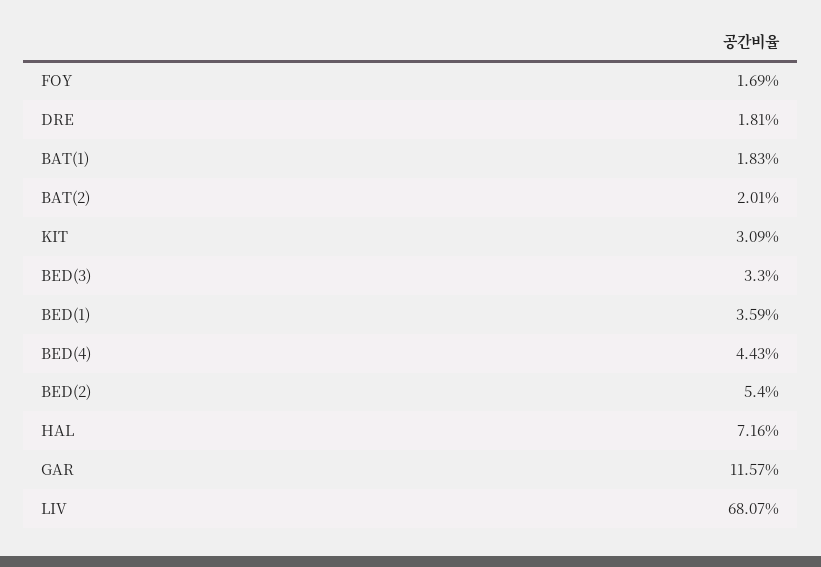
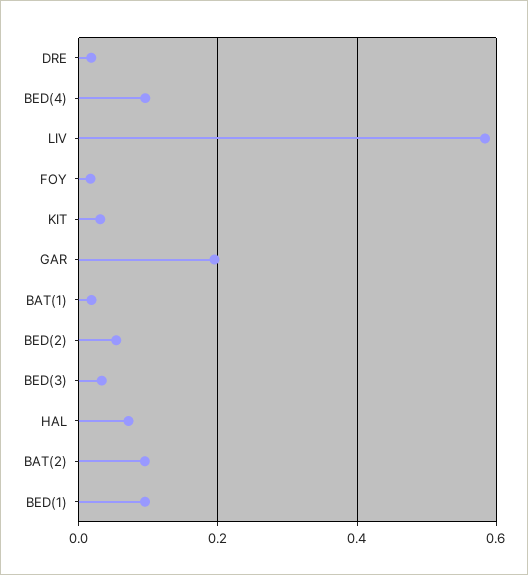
BAT(2): 0.0201 -> 0.1
BED(1): 0.0359 -> 0.1
BED(4): 0.0443 -> 0.1
GAR: 0.1157 -> 0.2
LIV: 0.6807 -> 0.58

------

■ WHAT THE TASK REQUIRES
The whole listing above is to be printed exactly; the pictures stay out.

■ OUTPUT OF THE TASK
BAT(2): 0.0201 -> 0.1
BED(1): 0.0359 -> 0.1
BED(4): 0.0443 -> 0.1
GAR: 0.1157 -> 0.2
LIV: 0.6807 -> 0.58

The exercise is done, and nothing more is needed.